Why do you shoot personal work?
Daniel Milnor: Short answer: Because I know with 100% certainty it is the best work I do.
Long answer: I don’t have a choice. From the time I was a boy I felt an incredible need to record things. This curse started with notebooks. I would record overheard conversations, classroom lectures and family discourse. Eventually I began to write my own fictional stories, mostly about action/adventure characters maiming each other with Kung-Fu and Chinese throwing stars. My lead actors would singlehandedly slaughter hundreds of bad guys, my imagination an orgy of destruction and violence. When I was in elementary school I got my hands on my first ‘real’ camera, a Vivitar point-and-shoot with a built in flash. The first time I put the camera to my eye I realized I was at ‘ass’ level with most of the adults around me.

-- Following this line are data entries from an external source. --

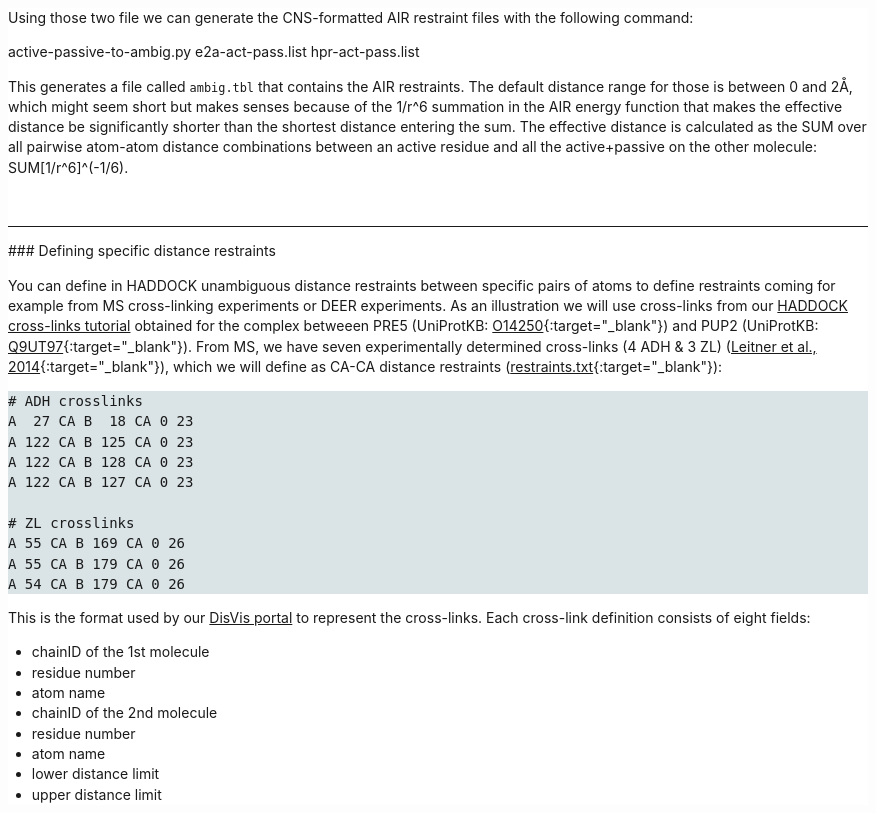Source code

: Using those two file we can generate the CNS-formatted AIR restraint files with the following command:

<a class="prompt prompt-cmd">
  active-passive-to-ambig.py e2a-act-pass.list hpr-act-pass.list
</a>

This generates a file called `ambig.tbl` that contains the AIR restraints. The default distance range for those is between 0 and 2Å, which might seem short but makes senses because of the 1/r^6 summation in the AIR energy function that makes the effective distance be significantly shorter than the shortest distance entering the sum.
The effective distance is calculated as the SUM over all pairwise atom-atom distance combinations between an active residue and all the active+passive on the other molecule: SUM[1/r^6]^(-1/6).

<br>
<hr>
### Defining specific distance restraints

You can define in HADDOCK unambiguous distance restraints between specific pairs of atoms to define restraints coming for example from MS cross-linking experiments or DEER experiments. As an illustration we will use cross-links from our [HADDOCK cross-links tutorial](/education/HADDOCK-Xlinks) obtained for the complex betweeen PRE5 (UniProtKB: [O14250](http://www.uniprot.org/uniprot/O14250){:target="_blank"}) and PUP2 (UniProtKB: [Q9UT97](http://www.uniprot.org/uniprot/Q9UT97){:target="_blank"}). From MS, we have seven experimentally determined cross-links (4 ADH & 3 ZL) ([Leitner et al., 2014](https://dx.doi.org/10.1073/pnas.1320298111){:target="_blank"}), which we will define as CA-CA distance restraints ([restraints.txt](/education/HADDOCK-local-tutorial/restraints.txt){:target="_blank"}):

<pre style="background-color:#DAE4E7">
# ADH crosslinks
A  27 CA B  18 CA 0 23
A 122 CA B 125 CA 0 23
A 122 CA B 128 CA 0 23
A 122 CA B 127 CA 0 23

# ZL crosslinks
A 55 CA B 169 CA 0 26
A 55 CA B 179 CA 0 26
A 54 CA B 179 CA 0 26
</pre>

This is the format used by our [DisVis portal](https://haddock.science.uu.nl/services/DISVIS) to represent the cross-links. Each cross-link definition consists of eight fields:

* chainID of the 1st molecule
* residue number
* atom name
* chainID of the 2nd molecule
* residue number
* atom name
* lower distance limit
* upper distance limit


[link-cns]: http://cns-online.org "CNS online"
[link-data]: http://milou.science.uu.nl/cgi/services/DISVIS/disvis/disvis-tutorial.tgz "DisVis tutorial data"
[link-pymol]: http://www.pymol.org/ "PyMOL"
[link-haddock]: http://bonvinlab.org/software/haddock2.2 "HADDOCK 2.2"
[link-manual]: http://www.bonvinlab.org/software/haddock2.2/manual/ "HADDOCK Manual"
[link-forum]: http://ask.bioexcel.eu/c/haddock "HADDOCK Forum"
[link-naccess]: http://www.bioinf.manchester.ac.uk/naccess/ "NACCESS"
[link-freesasa]: http://freesasa.github.io "FreeSASA"
[link-profit]: http://www.bioinf.org.uk/software/profit/index.html "ProFit"
[link-pymol]: http://www.pymol.org/ "PyMOL"
[link-molprobity]: http://molprobity.biochem.duke.edu "MolProbity"
[link-pdbtools]: http://github.com/haddocking/pdb-tools "PDB-Tools"
[link-haddocktools]: http://github.com/haddocking/haddock-tools "HADDOCK-Tools"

So, I began a comprehensive yet informal study of the human ass. No one was immune. I worked on my family members, our dog, strangers and anyone else that happened to walk by. I had the images printed and carefully compiled them in a flip-book that I casually left on our coffee table. The response was favorable, as adult after adult opened the book and began to howl. If I remember correctly, my opening spread was our family dog, from behind of course, with his naughty bits dangling in impressive form. Based on the response, I knew photography, and personal work, were for me. In short, I’ve never stopped with this general theme, although I did move away from the ass as primary subject. Now, when I’m in the field and balancing a modern, complex and stressful life, I find that making pictures is one of the rare times when nothing else matters. I hear nothing, I see nothing outside of what wanders into my path and subsequent framelines. Failure is common. Pain is normal. Mental anguish my constant companion. This work is far too important for there to be a client involved. And when the dust settles, hopefully years from now, and my odd smattering of friends stands over the hole containing my lifeless remains, there will not be tears, but instead there will be rejoicing in the idea of there being a record of my time on this Earth.